A faithful copy of all the entries is required, with no pictures in it.

Collected data
-- -- --

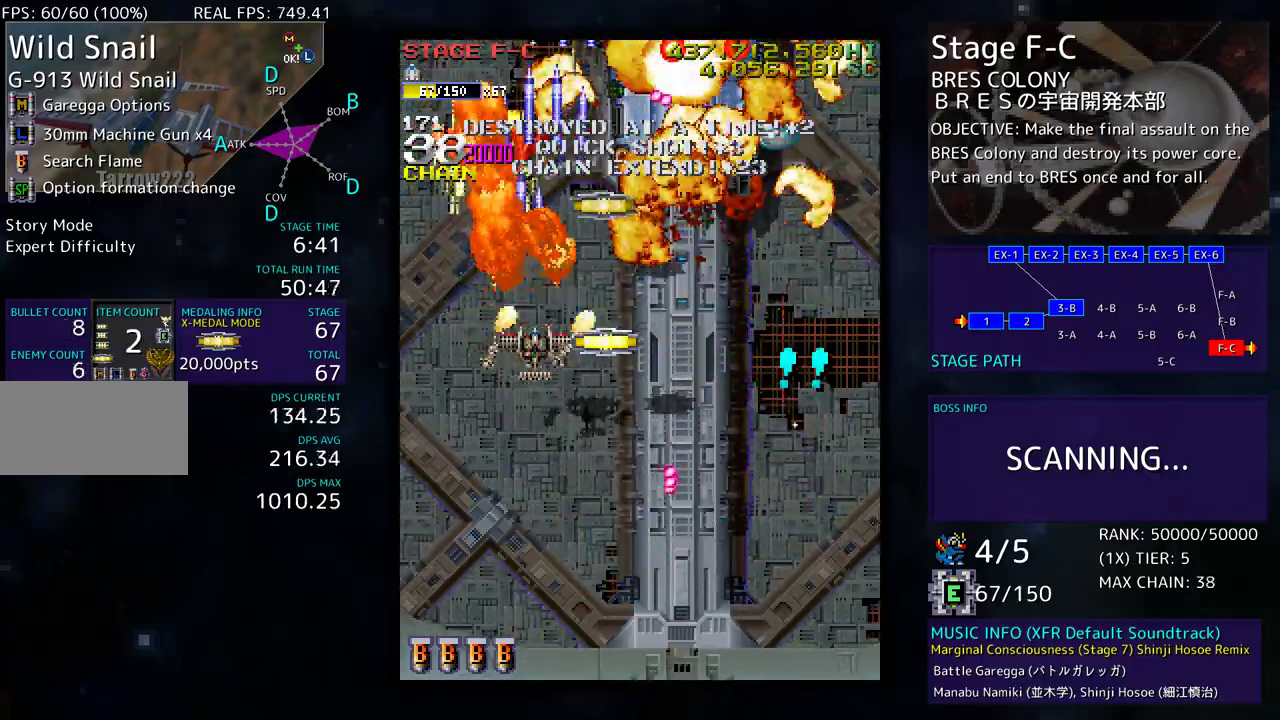
{"buttons": ["DPAD_DOWN", "DPAD_RIGHT"], "events": [[117, "DPAD_DOWN", "up"], [150, "DPAD_UP", "down"], [267, "DPAD_UP", "up"], [450, "DPAD_DOWN", "down"]]}
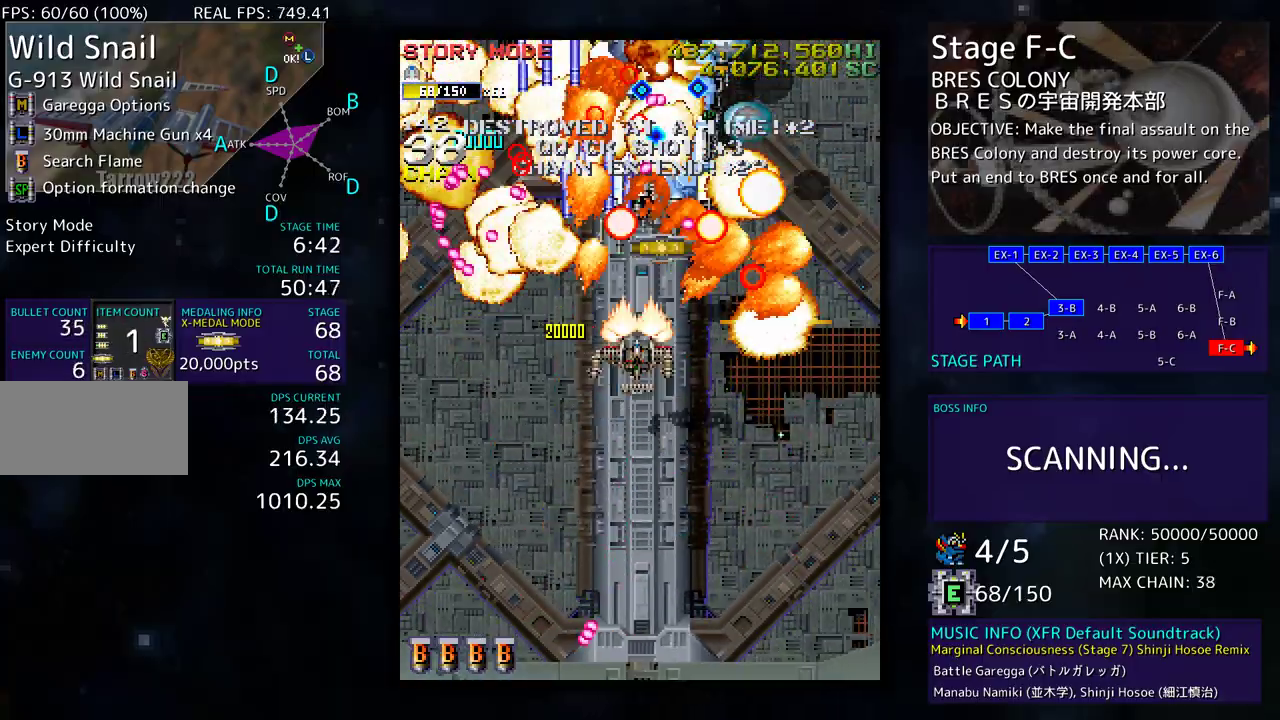
{"buttons": ["DPAD_DOWN", "DPAD_RIGHT"], "events": [[17, "DPAD_RIGHT", "up"], [67, "DPAD_DOWN", "up"], [117, "DPAD_DOWN", "down"], [200, "DPAD_RIGHT", "down"]]}
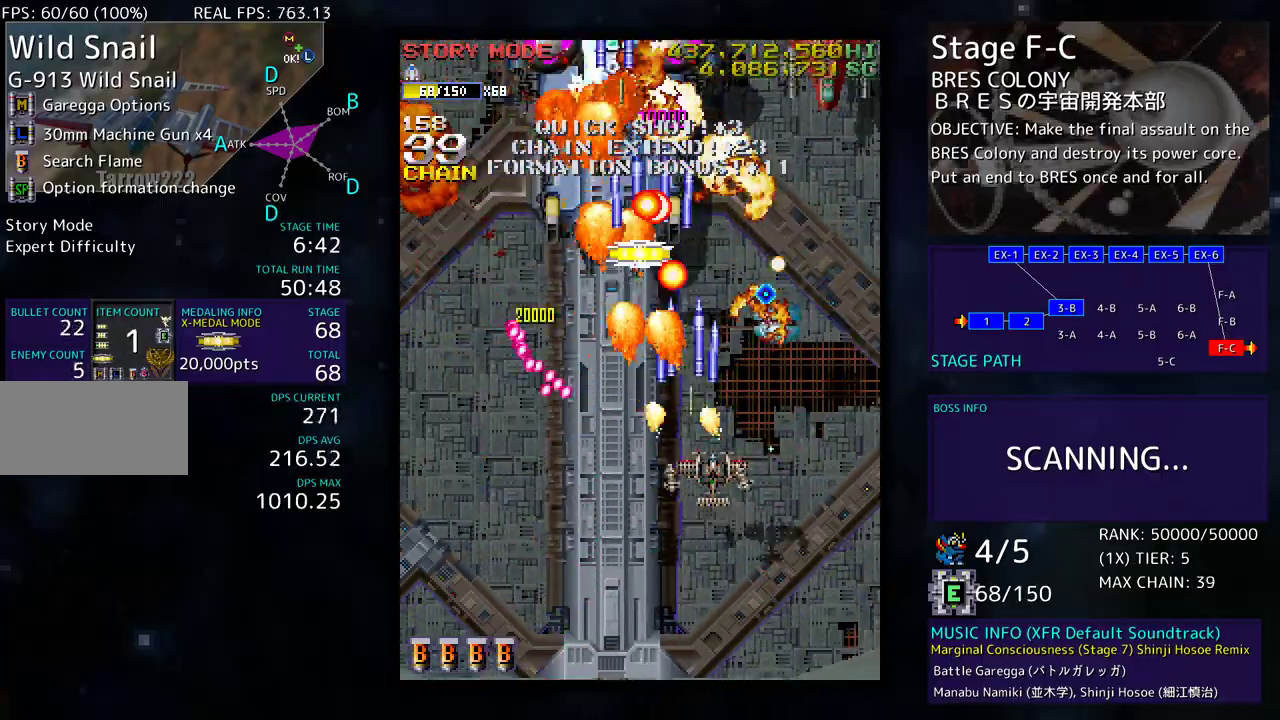
{"buttons": ["DPAD_UP", "DPAD_RIGHT"], "events": [[100, "DPAD_RIGHT", "up"], [117, "DPAD_DOWN", "up"], [117, "DPAD_LEFT", "down"], [200, "DPAD_DOWN", "down"], [233, "DPAD_LEFT", "up"], [250, "DPAD_RIGHT", "down"], [267, "DPAD_DOWN", "up"], [467, "DPAD_UP", "down"]]}
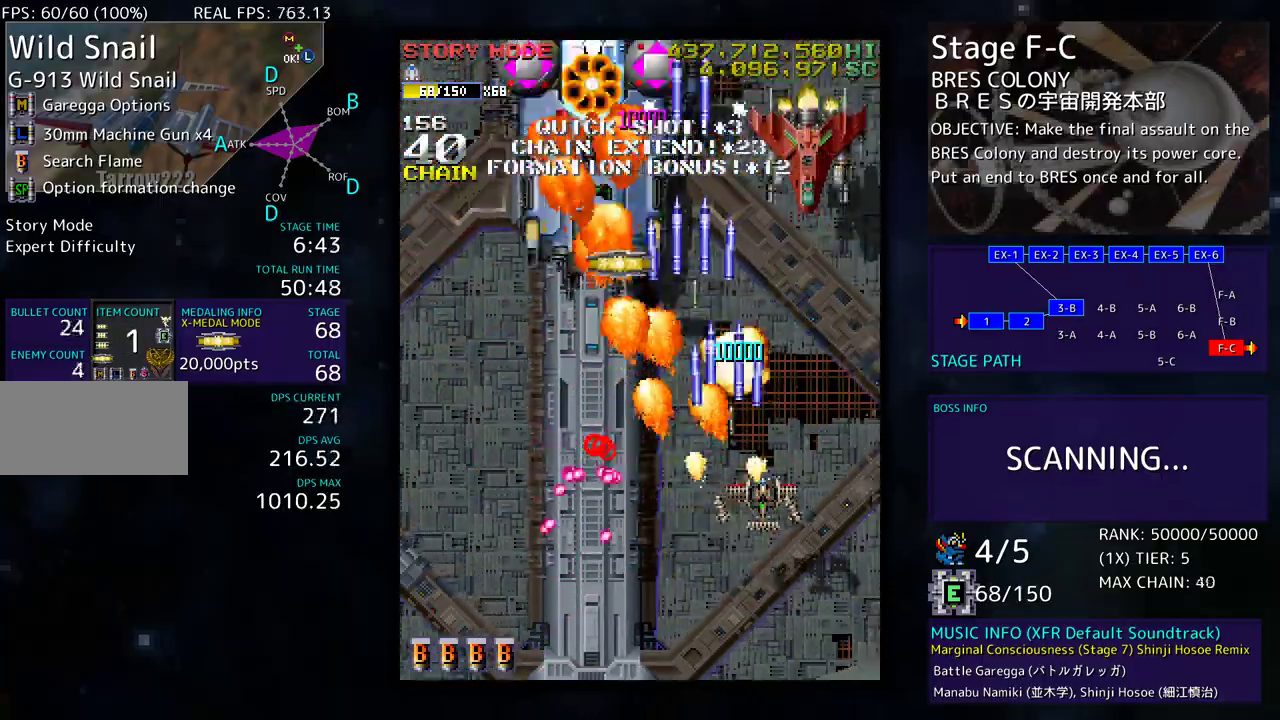
{"buttons": ["DPAD_LEFT"], "events": [[183, "DPAD_LEFT", "down"], [183, "DPAD_RIGHT", "up"], [317, "DPAD_UP", "up"]]}
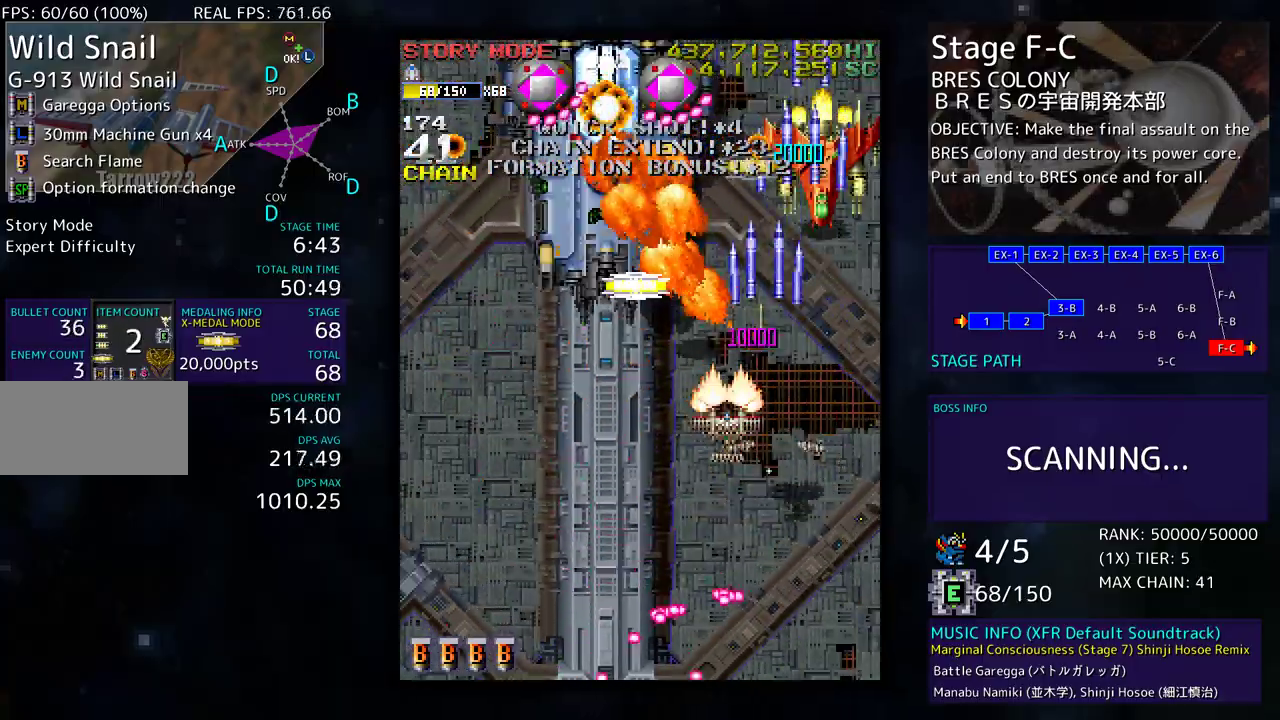
{"buttons": ["DPAD_DOWN", "DPAD_LEFT"], "events": [[17, "DPAD_UP", "down"], [383, "DPAD_UP", "up"], [450, "DPAD_DOWN", "down"]]}
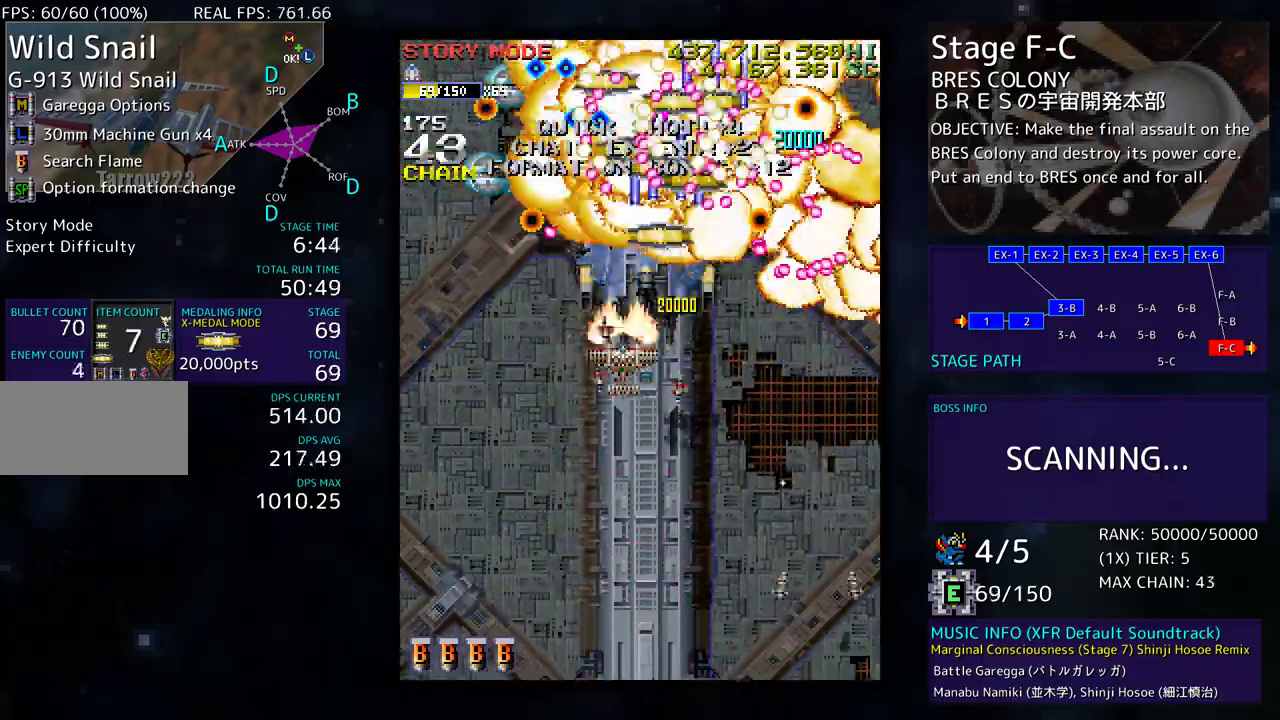
{"buttons": ["DPAD_DOWN"], "events": [[200, "DPAD_LEFT", "up"], [300, "DPAD_RIGHT", "down"], [483, "DPAD_RIGHT", "up"]]}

-- -- --

### OUTPUT FOR THIS TASK
{"buttons": ["DPAD_DOWN", "DPAD_RIGHT"], "events": [[117, "DPAD_DOWN", "up"], [150, "DPAD_UP", "down"], [267, "DPAD_UP", "up"], [450, "DPAD_DOWN", "down"]]}
{"buttons": ["DPAD_DOWN", "DPAD_RIGHT"], "events": [[17, "DPAD_RIGHT", "up"], [67, "DPAD_DOWN", "up"], [117, "DPAD_DOWN", "down"], [200, "DPAD_RIGHT", "down"]]}
{"buttons": ["DPAD_UP", "DPAD_RIGHT"], "events": [[100, "DPAD_RIGHT", "up"], [117, "DPAD_DOWN", "up"], [117, "DPAD_LEFT", "down"], [200, "DPAD_DOWN", "down"], [233, "DPAD_LEFT", "up"], [250, "DPAD_RIGHT", "down"], [267, "DPAD_DOWN", "up"], [467, "DPAD_UP", "down"]]}
{"buttons": ["DPAD_LEFT"], "events": [[183, "DPAD_LEFT", "down"], [183, "DPAD_RIGHT", "up"], [317, "DPAD_UP", "up"]]}
{"buttons": ["DPAD_DOWN", "DPAD_LEFT"], "events": [[17, "DPAD_UP", "down"], [383, "DPAD_UP", "up"], [450, "DPAD_DOWN", "down"]]}
{"buttons": ["DPAD_DOWN"], "events": [[200, "DPAD_LEFT", "up"], [300, "DPAD_RIGHT", "down"], [483, "DPAD_RIGHT", "up"]]}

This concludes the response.